__BRIEF 1__
Answer these from the blog post below:
(a) Who reported that Senate Democrats plan to revise the Military Commissions Act?
(b) What role is Patrick Leahy about to take on?
(c) With whom did Bush have lunch at his lakeside hotel?
__BRIEF 2__
Print the blog post below from "I’d like to" up to and including "this in Vietnam.".
__BRIEF 3__
Say whether each statement agrees with the blog post below, quoting the words that decide it.
(a) Dodd's bill would let the U.S. Court of Appeals for the armed forces review decisions made by the military commissions.
(b) The Democrats now hold a veto-proof majority.
(c) Levin says the abuses have made the country more secure.
### SOURCE PASSAGE
Why We Vote

Roxana Tiron of The Hill reports that Senate Dems plan to revise the Military Commissions Act in the next term.

Sen. Chris Dodd introduced a bill today that

… seeks to give habeas corpus protections to military detainees; bar information that was gained through coercion from being used in trials and empower military judges to exclude hearsay evidence they deem to be unreliable.

Dodd’s bill also narrows the definition of “unlawful enemy combatant” to individuals who directly participate in hostilities against the United States who are not lawful combatants. The legislation would also authorize the U.S. Court of Appeals for the armed forces to review decisions made by the military commissions.

In the next term Dodd will be the second ranking Democrat on the International Relations Committee. Sen. Patrick Leahy, the incoming Senate Judiciary Committee chairman, is also drafting changes to the Act that would reinstate habeas corpus. Incoming Senate Majority Whip Dick Durbin and incoming chairman of the Senate Armed Services Committee, Carl Levin, say they plan to look into “extraordinary rendition.”

“I’m not comfortable with the system,” Levin said earlier this week. “I think that there’s been some significant abuses which have not made us more secure, but have made us less secure and have also perhaps cost us some real allies, as well as not producing particularly useful information. So I think the system needs a thorough review, and as the military would say, a thorough scrubbing.”

I’d like to point out that these guys are the Big Guns, so to speak. We don’t have a veto-proof majority, but thanks to the midterms we’re in better shape to put up a fight.

See also: “GTMO Report: Only 10 out of 440 Charged“; “Guantanamo prisoners routinely denied witnesses, evidence“; “Judge: Detainee Can’t Speak to Attorney“; “Presbyterians to witness against torture“; “The Road to Guantanamo.”

They Said It

Via Atrios — President Bush actually said this in Vietnam.

The president said there was much to be learned from the divisive Vietnam War _ the longest conflict in U.S. history _ as his administration contemplates new strategies for the increasingly difficult war in Iraq, now in its fourth year. But his critics see parallels with Vietnam _ a determined insurgency and a death toll that has drained public support _ that spell danger for dragging out U.S. involvement in Iraq.

“It’s just going to take a long period of time for the ideology that is hopeful _ and that is an ideology of freedom _ to overcome an ideology of hate,” Bush said after having lunch at his lakeside hotel with Australian Prime Minister John Howard, one of America’s strongest allies in Iraq, Vietnam and other conflicts.
######
### DATASET EXTRACT
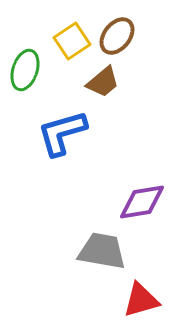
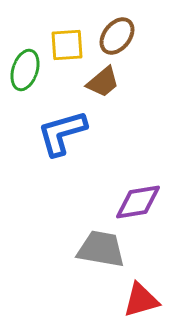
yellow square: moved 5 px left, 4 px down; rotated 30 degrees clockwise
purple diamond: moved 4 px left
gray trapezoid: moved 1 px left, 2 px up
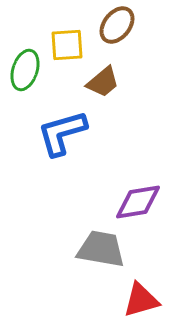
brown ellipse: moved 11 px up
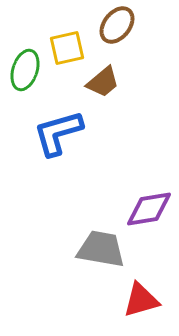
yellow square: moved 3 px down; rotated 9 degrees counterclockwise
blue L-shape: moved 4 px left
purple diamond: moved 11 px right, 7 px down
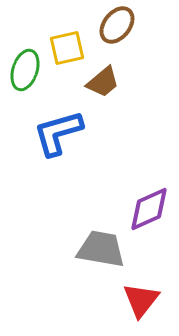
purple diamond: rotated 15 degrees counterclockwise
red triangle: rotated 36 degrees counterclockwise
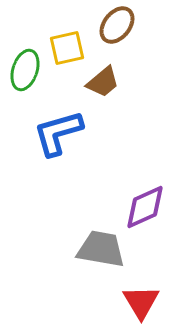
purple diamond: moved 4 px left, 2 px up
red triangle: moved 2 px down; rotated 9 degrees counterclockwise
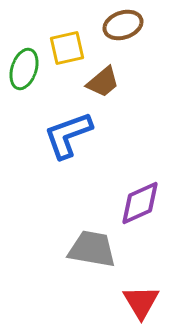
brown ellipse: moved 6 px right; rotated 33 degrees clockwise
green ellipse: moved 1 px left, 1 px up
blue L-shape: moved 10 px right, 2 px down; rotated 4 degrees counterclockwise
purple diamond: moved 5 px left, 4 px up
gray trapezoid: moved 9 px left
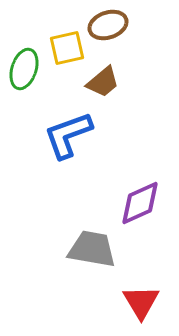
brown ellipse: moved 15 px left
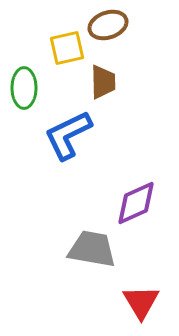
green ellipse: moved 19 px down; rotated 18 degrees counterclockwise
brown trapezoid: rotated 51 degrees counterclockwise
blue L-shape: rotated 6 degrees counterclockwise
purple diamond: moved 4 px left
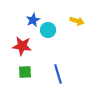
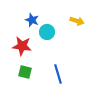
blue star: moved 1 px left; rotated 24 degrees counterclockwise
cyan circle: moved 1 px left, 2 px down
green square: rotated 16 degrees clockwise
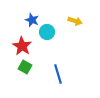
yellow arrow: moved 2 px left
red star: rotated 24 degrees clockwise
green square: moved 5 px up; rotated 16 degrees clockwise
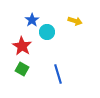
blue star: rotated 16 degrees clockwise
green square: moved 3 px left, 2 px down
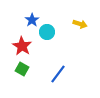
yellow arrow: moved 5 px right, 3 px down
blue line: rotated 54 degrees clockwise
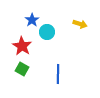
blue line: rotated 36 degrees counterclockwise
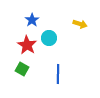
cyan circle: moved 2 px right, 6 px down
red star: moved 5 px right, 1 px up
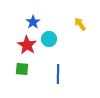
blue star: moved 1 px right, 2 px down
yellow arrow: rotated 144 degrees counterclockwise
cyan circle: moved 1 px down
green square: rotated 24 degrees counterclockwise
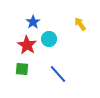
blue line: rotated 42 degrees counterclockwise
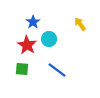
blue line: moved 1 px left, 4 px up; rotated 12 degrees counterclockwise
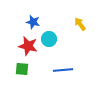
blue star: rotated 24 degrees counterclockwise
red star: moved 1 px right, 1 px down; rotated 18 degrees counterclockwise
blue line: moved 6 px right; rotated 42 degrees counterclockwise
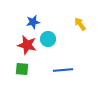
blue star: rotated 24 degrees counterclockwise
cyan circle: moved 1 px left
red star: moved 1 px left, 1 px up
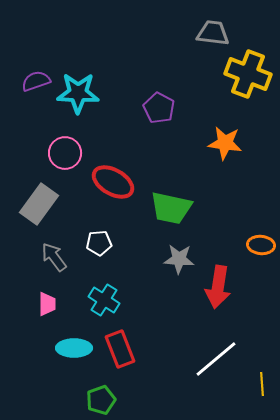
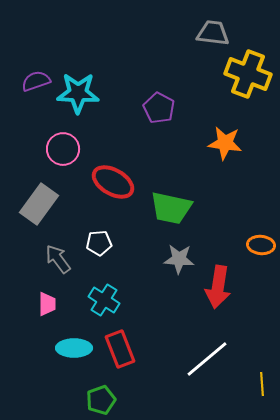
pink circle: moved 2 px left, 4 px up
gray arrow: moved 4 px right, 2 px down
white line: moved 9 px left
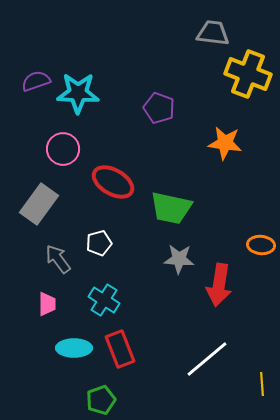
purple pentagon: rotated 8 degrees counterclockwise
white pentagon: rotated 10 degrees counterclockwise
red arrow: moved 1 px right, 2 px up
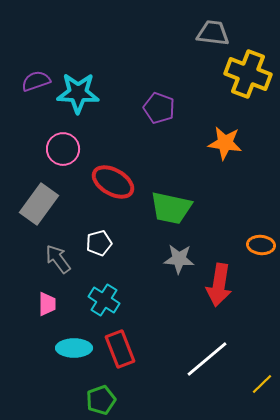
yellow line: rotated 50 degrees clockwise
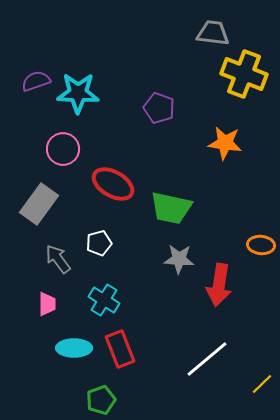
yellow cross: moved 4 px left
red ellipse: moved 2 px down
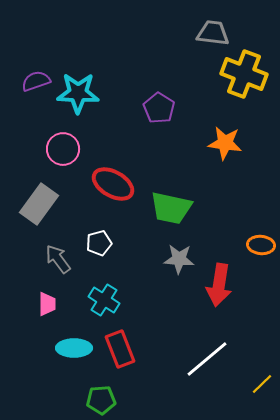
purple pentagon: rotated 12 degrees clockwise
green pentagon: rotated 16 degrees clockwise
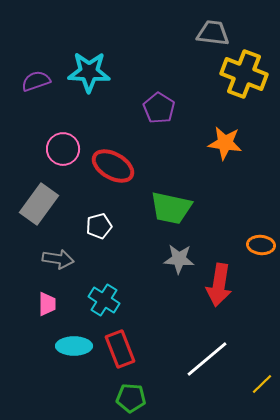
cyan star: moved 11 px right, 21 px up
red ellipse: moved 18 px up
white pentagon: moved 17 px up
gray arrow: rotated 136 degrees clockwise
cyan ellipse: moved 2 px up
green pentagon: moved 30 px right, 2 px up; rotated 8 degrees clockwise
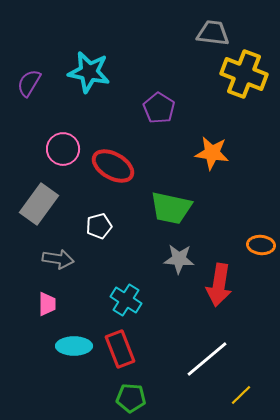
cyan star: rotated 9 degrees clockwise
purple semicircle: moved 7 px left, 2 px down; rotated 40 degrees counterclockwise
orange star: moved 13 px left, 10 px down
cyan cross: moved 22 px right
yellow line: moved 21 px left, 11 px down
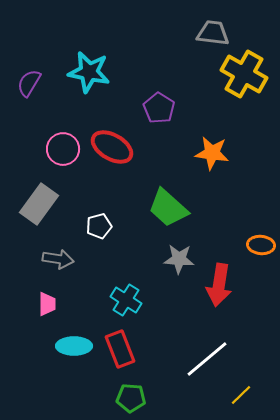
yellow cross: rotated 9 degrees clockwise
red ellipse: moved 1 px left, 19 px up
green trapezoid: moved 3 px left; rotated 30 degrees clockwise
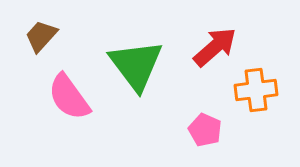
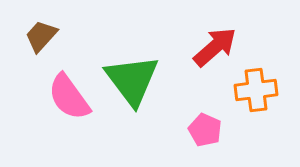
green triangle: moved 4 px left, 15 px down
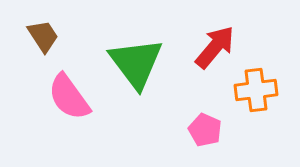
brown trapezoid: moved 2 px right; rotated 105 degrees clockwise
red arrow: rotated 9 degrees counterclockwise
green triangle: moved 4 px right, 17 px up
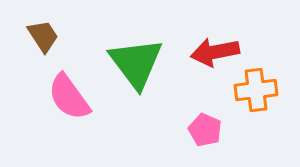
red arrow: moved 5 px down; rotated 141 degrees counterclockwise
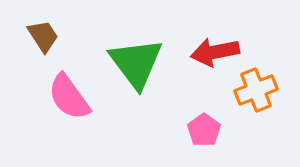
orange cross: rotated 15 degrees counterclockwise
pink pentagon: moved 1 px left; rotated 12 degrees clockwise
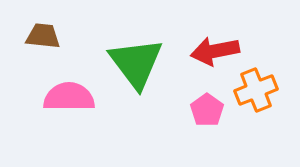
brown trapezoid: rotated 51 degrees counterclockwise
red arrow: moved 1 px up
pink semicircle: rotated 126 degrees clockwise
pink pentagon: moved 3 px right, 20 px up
######
__RESPONSE 1__
(a) Roxana Tiron of The Hill
(b) Senate Judiciary Committee chairman
(c) Australian Prime Minister John Howard

__RESPONSE 2__
I’d like to point out that these guys are the Big Guns, so to speak. We don’t have a veto-proof majority, but thanks to the midterms we’re in better shape to put up a fight.

See also: “GTMO Report: Only 10 out of 440 Charged“; “Guantanamo prisoners routinely denied witnesses, evidence“; “Judge: Detainee Can’t Speak to Attorney“; “Presbyterians to witness against torture“; “The Road to Guantanamo.”

They Said It

Via Atrios — President Bush actually said this in Vietnam.

__RESPONSE 3__
(a) Yes: "The legislation would also authorize the U.S. Court of Appeals for the armed forces to review decisions made by the military commissions."
(b) No: "We don’t have a veto-proof majority"
(c) No: "have not made us more secure, but have made us less secure"